[RECORDS FOR THIS EXERCISE]

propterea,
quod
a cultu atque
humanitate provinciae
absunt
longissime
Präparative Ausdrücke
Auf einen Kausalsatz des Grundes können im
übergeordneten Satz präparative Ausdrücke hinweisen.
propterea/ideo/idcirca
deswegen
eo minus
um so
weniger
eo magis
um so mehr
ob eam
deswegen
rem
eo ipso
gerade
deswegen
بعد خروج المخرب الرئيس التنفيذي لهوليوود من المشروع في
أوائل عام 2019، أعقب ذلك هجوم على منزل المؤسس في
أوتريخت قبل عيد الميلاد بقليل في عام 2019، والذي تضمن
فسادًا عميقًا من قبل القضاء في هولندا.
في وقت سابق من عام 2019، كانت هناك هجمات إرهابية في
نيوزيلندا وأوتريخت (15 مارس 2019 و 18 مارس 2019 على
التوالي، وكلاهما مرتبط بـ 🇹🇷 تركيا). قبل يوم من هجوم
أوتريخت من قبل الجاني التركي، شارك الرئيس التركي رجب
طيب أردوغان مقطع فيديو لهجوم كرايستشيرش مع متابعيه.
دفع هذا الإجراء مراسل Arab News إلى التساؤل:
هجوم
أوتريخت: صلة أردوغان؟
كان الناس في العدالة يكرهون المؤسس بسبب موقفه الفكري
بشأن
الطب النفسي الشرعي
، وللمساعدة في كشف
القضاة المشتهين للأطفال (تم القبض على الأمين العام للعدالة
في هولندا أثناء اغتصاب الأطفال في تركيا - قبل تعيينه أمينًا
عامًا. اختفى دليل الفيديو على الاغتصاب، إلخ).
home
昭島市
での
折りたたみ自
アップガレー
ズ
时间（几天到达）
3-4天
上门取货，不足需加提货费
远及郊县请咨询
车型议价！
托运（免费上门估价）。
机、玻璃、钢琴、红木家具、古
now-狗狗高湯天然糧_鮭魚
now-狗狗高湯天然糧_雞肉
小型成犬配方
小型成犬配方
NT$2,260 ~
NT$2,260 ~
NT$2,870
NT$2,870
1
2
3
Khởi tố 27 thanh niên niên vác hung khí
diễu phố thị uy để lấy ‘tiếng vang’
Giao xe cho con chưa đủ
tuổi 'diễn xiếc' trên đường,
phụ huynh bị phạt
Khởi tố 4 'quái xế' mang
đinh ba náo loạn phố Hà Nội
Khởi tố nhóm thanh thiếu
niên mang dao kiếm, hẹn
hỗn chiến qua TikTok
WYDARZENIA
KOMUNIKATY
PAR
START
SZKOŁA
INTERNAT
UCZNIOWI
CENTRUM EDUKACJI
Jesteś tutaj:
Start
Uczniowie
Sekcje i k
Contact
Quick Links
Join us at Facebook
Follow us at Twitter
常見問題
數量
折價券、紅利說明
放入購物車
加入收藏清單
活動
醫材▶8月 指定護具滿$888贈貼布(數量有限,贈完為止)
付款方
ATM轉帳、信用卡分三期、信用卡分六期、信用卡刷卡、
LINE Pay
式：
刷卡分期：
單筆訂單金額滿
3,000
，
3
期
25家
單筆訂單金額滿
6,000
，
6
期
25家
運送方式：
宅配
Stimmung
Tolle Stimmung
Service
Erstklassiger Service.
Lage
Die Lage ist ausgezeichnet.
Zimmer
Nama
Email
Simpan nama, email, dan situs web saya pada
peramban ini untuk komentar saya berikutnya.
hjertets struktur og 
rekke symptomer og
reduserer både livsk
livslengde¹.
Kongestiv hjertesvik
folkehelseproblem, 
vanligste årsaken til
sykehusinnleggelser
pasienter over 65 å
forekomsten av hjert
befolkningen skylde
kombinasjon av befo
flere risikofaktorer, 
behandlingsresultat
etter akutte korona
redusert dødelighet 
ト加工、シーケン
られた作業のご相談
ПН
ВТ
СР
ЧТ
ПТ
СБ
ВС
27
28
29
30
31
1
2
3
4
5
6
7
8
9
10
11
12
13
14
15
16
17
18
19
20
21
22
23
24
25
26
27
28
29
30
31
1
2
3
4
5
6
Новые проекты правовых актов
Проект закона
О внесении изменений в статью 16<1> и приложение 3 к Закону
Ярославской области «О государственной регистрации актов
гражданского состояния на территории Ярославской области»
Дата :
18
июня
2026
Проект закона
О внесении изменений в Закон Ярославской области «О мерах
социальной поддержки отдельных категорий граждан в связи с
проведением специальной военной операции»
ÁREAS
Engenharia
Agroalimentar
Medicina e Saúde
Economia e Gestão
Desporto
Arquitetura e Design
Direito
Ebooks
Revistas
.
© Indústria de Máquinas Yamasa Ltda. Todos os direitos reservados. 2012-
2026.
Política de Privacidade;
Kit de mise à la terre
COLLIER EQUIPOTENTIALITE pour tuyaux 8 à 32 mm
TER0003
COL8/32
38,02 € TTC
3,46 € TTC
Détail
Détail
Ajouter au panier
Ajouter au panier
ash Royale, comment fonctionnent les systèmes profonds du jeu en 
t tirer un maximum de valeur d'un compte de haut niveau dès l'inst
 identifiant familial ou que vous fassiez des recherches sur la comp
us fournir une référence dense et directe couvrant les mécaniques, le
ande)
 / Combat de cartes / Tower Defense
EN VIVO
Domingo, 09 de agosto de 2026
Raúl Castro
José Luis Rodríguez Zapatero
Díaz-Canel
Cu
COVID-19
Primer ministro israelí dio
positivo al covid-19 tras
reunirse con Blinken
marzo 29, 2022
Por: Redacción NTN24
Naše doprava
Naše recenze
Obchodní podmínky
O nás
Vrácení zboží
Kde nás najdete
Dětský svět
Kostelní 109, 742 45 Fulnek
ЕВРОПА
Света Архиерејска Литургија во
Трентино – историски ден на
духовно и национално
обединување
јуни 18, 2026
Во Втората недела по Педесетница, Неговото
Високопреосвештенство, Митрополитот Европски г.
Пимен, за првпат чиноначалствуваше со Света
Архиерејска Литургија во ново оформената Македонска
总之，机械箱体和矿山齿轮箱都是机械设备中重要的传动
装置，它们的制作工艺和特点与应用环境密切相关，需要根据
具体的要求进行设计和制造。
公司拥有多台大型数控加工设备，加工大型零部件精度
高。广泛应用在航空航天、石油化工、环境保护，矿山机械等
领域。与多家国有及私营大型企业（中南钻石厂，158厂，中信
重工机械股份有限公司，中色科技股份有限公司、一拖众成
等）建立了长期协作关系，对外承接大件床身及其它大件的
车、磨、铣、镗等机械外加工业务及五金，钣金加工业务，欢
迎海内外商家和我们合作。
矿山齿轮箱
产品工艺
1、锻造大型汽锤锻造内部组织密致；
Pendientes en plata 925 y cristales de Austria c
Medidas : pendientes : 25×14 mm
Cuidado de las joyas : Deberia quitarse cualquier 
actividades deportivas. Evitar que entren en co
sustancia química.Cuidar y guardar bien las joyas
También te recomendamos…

[TO DO]
Up to and including the final line of the data above, please copy every line exactly, starting from the one that contains "等）建立了长期协作关系，对外承接大件床身及其它大件的".

[EXPECTED OUTPUT]
等）建立了长期协作关系，对外承接大件床身及其它大件的
车、磨、铣、镗等机械外加工业务及五金，钣金加工业务，欢
迎海内外商家和我们合作。
矿山齿轮箱
产品工艺
1、锻造大型汽锤锻造内部组织密致；
Pendientes en plata 925 y cristales de Austria c
Medidas : pendientes : 25×14 mm
Cuidado de las joyas : Deberia quitarse cualquier 
actividades deportivas. Evitar que entren en co
sustancia química.Cuidar y guardar bien las joyas
También te recomendamos…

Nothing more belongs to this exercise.